There is scant research into crew readiness and its relationship to deployment length at sea. However, anecdotal trends indicate that crew readiness is dependent upon land-based and shipboard training, PERSTEMPO, morale, cohesion, and command relationships.

As a deployment wears on…bonds develop among the crew as a result of continued teamwork and group accomplishments, and…these bonds are the building blocks on which readiness is established.^[27]

Deployment length and operational intensity can have negative impacts as well.

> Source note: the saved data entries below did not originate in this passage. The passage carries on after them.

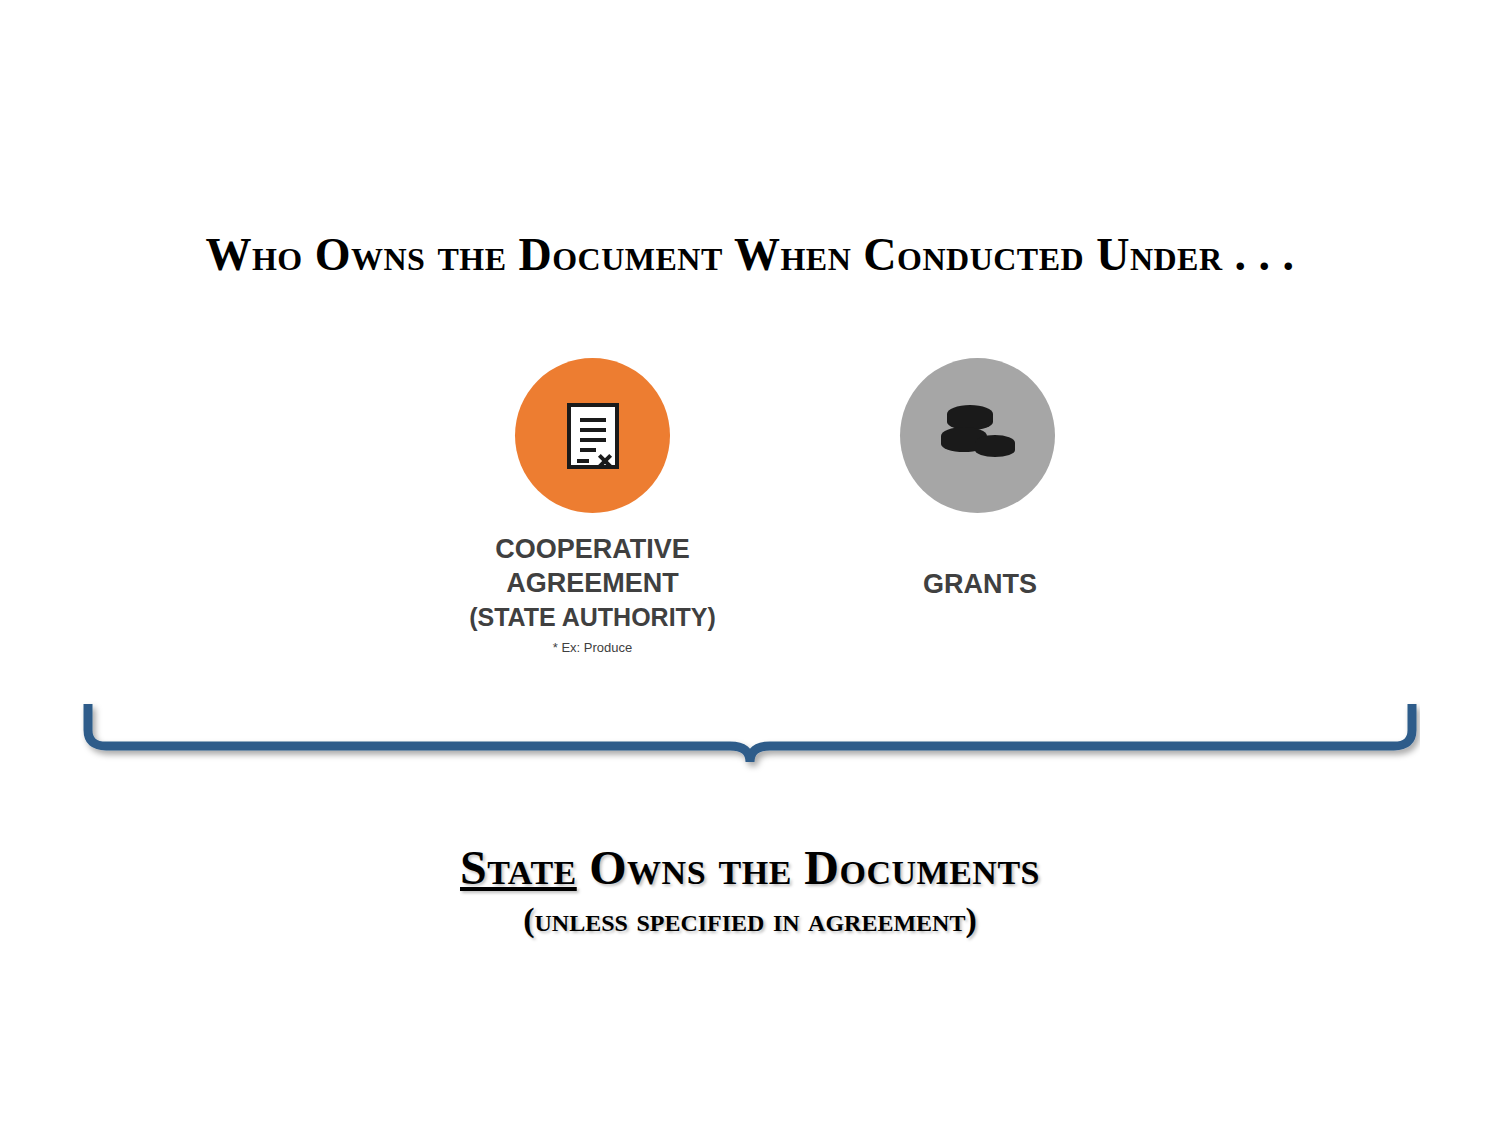Who Owns the Document When Conducted Under . . .
COOPERATIVE
AGREEMENT
(STATE AUTHORITY) * Ex: Produce
GRANTS
State Owns the Documents
(unless specified in agreement)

Crew behaviour is influenced by psychological factors (e.g. social identity, psychological ownership, and cohesion), and would be expected to result in differing degrees of crew performance as measured by current performance indicators. These performance indicators measure crew readiness. For example for a fleet to sail in convoy and execute manoeuvres requires collective behaviour from a number of ships’ companies to facilitate sailing in a safe formation. Hence, safely sailing a particular course in convoy without incident is an example of a Navy performance indicator.

Readiness in the military environment is multi-dimensional, and is difficult to measure objectively as, over time, the dimensions interact. A comprehensive definition of military readiness is multi-factorial and includes unit and joint readiness. Much criticism and debate have been directed to the fleet readiness level.^{[28],[29],[30]}

For the purposes of this paper, readiness will be confined to the unit (i.e. vessel) level, which is defined as ‘The relationship between the tasks assigned to a unit and its ability to perform those tasks’[31] Readiness has been achieved when the required resources (e.g. funding, training, infrastructure, equipment, and personnel) are sufficient for the unit, the vessel and crew to produce to the standards required. Our argument is that there is more to readiness than skills training, and funding. The essential glue binding these pre-existing factors together is the commander’s ability to enable readiness to occur, through attention to people’s confidence, attitude, decisiveness, and endurance.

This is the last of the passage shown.